The Favour of the King

Like many others, I enjoy keeping up with the British royals. The birth of the newest prince in July was exciting, not only because of the happiness of the young parents, but also because of all the history behind that little boy.

The new prince
The new prince

As I’ve read about kings and their courts and watched historical television shows and movies, I’ve noticed not only does the head that wears the crown lie uneasy (Henry IV, Shakespeare), but so did the heads of many in close proximity to the king. Anyone could be enjoying his favors one day and be on the chopping block the next. Even those closest to a king weren’t safe. In the days of Henry VIII, heads rolled with alarming frequency.

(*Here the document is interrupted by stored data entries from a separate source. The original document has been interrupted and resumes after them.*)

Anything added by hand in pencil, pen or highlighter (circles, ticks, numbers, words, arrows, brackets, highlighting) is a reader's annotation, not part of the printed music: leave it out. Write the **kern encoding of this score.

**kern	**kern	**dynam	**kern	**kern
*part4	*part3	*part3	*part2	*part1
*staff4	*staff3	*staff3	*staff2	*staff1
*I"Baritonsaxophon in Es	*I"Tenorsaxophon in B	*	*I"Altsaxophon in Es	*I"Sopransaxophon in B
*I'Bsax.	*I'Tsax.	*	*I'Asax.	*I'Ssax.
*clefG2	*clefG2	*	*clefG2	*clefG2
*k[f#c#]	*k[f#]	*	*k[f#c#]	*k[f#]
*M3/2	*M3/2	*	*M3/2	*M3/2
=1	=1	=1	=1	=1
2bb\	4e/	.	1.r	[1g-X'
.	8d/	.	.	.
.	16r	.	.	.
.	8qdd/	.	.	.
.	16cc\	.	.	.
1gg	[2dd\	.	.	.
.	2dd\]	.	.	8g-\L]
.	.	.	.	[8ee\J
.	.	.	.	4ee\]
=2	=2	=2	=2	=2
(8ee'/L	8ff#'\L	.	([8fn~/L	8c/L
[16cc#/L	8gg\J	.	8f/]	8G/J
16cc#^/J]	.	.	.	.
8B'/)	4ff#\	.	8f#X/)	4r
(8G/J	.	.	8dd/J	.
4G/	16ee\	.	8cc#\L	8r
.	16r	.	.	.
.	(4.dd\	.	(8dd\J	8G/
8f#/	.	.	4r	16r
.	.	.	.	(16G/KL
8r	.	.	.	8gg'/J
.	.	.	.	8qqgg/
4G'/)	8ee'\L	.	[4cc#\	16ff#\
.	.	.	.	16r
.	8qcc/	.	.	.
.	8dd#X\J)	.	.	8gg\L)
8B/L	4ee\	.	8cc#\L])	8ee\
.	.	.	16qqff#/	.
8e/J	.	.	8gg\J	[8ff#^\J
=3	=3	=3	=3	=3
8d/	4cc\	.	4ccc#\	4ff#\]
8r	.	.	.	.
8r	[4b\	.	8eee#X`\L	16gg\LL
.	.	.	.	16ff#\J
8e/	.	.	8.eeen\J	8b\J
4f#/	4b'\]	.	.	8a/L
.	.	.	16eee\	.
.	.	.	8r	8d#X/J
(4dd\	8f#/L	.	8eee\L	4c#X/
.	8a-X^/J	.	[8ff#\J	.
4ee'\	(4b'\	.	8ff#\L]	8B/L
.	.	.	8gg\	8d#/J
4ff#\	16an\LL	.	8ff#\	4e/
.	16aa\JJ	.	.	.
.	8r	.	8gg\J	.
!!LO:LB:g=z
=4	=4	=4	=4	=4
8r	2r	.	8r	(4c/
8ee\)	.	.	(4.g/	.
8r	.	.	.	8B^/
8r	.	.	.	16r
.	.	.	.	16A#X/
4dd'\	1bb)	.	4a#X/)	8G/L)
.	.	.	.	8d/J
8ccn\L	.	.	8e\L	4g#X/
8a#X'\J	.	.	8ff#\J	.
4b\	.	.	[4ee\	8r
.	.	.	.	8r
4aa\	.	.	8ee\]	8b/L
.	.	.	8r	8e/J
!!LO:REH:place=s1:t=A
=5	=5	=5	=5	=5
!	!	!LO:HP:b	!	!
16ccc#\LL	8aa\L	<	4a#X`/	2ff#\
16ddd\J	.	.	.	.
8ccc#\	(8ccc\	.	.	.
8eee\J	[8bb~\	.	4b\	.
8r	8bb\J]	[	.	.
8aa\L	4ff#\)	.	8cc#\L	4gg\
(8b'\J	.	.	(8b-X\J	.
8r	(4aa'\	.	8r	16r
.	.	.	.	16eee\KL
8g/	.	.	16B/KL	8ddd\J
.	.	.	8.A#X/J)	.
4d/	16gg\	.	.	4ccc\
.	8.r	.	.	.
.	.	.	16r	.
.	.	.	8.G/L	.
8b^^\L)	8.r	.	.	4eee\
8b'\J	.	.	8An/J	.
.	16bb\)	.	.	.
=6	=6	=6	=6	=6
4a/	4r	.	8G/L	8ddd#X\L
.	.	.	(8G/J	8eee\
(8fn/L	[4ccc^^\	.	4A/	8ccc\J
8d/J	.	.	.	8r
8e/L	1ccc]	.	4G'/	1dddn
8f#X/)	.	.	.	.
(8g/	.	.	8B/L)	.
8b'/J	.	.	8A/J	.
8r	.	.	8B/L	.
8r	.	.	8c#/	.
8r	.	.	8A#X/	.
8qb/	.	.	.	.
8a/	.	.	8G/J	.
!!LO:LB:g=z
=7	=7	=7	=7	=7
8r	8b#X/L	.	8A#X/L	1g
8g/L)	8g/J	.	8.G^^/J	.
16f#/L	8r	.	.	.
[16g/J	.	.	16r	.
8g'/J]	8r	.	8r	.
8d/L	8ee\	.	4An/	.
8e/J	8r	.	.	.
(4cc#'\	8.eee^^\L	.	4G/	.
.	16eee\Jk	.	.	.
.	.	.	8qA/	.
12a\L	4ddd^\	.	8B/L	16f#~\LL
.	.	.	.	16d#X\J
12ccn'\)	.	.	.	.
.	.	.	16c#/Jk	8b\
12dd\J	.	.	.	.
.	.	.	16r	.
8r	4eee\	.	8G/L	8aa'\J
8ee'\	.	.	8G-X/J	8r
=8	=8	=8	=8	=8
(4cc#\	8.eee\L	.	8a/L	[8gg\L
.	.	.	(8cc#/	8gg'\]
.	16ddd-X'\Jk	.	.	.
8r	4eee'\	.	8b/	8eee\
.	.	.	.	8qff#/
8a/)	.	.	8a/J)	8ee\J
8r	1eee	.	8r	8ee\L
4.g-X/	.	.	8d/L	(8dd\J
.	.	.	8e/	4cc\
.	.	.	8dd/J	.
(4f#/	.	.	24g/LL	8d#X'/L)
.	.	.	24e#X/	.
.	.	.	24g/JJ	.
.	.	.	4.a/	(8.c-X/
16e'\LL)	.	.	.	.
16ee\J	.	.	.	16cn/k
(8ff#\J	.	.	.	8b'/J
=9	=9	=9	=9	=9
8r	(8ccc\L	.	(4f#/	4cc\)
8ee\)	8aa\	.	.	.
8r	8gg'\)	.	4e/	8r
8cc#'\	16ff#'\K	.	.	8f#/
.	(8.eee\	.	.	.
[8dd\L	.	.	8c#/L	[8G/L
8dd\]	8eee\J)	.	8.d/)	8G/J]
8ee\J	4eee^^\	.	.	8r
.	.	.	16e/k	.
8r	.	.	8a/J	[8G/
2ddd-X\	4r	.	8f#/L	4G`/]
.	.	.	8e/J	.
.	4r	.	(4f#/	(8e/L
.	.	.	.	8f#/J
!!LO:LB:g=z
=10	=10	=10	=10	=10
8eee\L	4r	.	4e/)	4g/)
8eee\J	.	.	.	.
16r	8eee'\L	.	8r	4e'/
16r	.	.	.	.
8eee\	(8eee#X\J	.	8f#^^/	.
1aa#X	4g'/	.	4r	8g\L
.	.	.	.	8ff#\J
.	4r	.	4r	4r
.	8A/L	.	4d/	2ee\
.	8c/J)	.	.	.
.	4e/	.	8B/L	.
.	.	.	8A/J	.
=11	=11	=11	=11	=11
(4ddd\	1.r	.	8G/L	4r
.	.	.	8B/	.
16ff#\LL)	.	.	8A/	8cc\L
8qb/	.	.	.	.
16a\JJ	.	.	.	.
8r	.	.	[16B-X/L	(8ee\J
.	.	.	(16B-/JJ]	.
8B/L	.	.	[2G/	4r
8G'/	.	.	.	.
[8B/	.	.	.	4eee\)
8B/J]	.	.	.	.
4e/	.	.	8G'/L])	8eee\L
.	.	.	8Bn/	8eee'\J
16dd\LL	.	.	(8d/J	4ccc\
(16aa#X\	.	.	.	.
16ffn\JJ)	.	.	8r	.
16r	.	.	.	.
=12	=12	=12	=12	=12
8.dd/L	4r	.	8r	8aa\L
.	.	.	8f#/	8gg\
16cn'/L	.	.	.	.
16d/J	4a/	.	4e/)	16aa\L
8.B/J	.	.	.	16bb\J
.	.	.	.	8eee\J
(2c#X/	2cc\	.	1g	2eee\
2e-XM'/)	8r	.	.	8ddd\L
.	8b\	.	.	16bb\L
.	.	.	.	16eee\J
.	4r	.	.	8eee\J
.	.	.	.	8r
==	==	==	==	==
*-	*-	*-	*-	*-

In times past, kings arbitrarily decided whether or not someone pleased them. They often used people to further their own agendas. The court and sometimes the whole country held their collective breath when a king died, as they didn’t know if they were better off with the tyrant they knew or the one to come.

It’s easy to see why legalism came about and why we confuse God’s nature with characteristics of leaders, fathers and others in authority. To those living under a monarchy, the king was almost on the same level as God. What he said was law and everyone was at his mercy, even if they thought they were too far away to be noticed.

When we misunderstand who God is, we might think he also makes arbitrary laws, that we are at the mercy of his wrath and if we stay far enough away, we can fly under the radar. After all, he’s probably too busy to worry about everyone. He’s way off in heaven somewhere. Or we think if we can just stay in his good graces, we’ll be safe. For many, it’s all about gaining his favor by being good enough.

But God isn’t like human kings. He rules the universe with love, mercy and grace. He’s not arbitrary in any way and doesn’t play games with our lives. He values and respects us as the children he created. He doesn’t decide who lives and who dies on a whim, but allows us to live out our lives and make our own choices for better or for worse.

None of us, no matter what choices we make, have to worry about whether or not we are in the good graces of our King Jesus. We live in God’s grace – constant, loving and complete. He doesn’t put limits on his grace. He doesn’t give it one day and take it away the next.  We don’t have to earn it. Grace is always available, always abundant and unconditional, just like God’s love. Under the love and care of our King, our heads can rest easy on our pillows, for we always live in his good grace.